John Brown University of Siloam Springs, Arkansas is one of the first colleges in the nation to become a zero-landfill campus. The school, which borders Oklahoma, has started its environmental initiatives in 2000 and has cut energy costs by 14%. Since then, they have instituted a variety of ways to save money and drastically reduce waste.
All aspects of the school have been subject to eco-friendly changes and it has really been adding up. The University saves $5,000 a year alone by switching to recycled trash bags. Grease from the various kitchens is converted into biodiesel, which fuels the lawnmowers and other machinery throughout the campus. Some improvements such as cleaning products that they use cost about the same but are no harm the environment.
One of major factors in a sustainable school is reducing the consumption of energy.
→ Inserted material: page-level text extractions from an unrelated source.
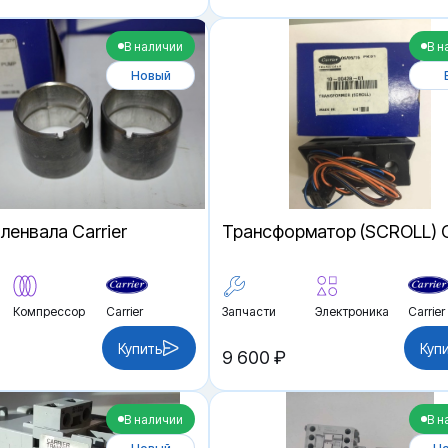
В наличии
В н
Новый
ленвала Carrier
Трансформатор (SCROLL) C
Компрессор
Carrier
Запчасти
Электроника
Carrier
Купить
Куп
9 600 ₽
В наличии
В н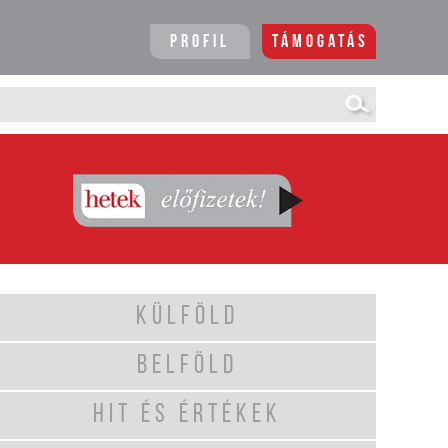
Profil
Támogatás
KÜLFÖLD
BELFÖLD
HIT ÉS ÉRTÉKEK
The heating and cooling of the campus is connected to a computerized system which micromanages every building and room at the University. In 2012, the electric costs were $25,000 less but as the system improves savings can are estimated to be doubled that. The energy savings have continued even as the campus has added 300.000 square feet of new buildings.
Recently, John Brown University spent $60,000 to enable the school to produce zero waste. This paid for trash compactors and recycling bins that fill the campus. All of the waste produced is diverted from landfills to recycling centers and non-emission incinerators. The University has already saved $40,000 in waste removal costs that would normally be paid to the city. The project has already paid for itself and the school plans on continue saving money especially as methods improves.
It is truly amazing that so many little efforts can add up to be big savings. John Brown University does not seem satisfied with producing zero waste and is constantly improving its methods and creating new ones. Hopefully with all the savings that the school is getting, they will be able to parley that into savings for students on tuition.John Brown University has not been able to become the first waste-free campus in Arkansas without some help. They have teamed up with a variety of organization that can use or properly dispose their waste. Even local hogs benefit from the program, which receives all of the waste from the school’s dining halls.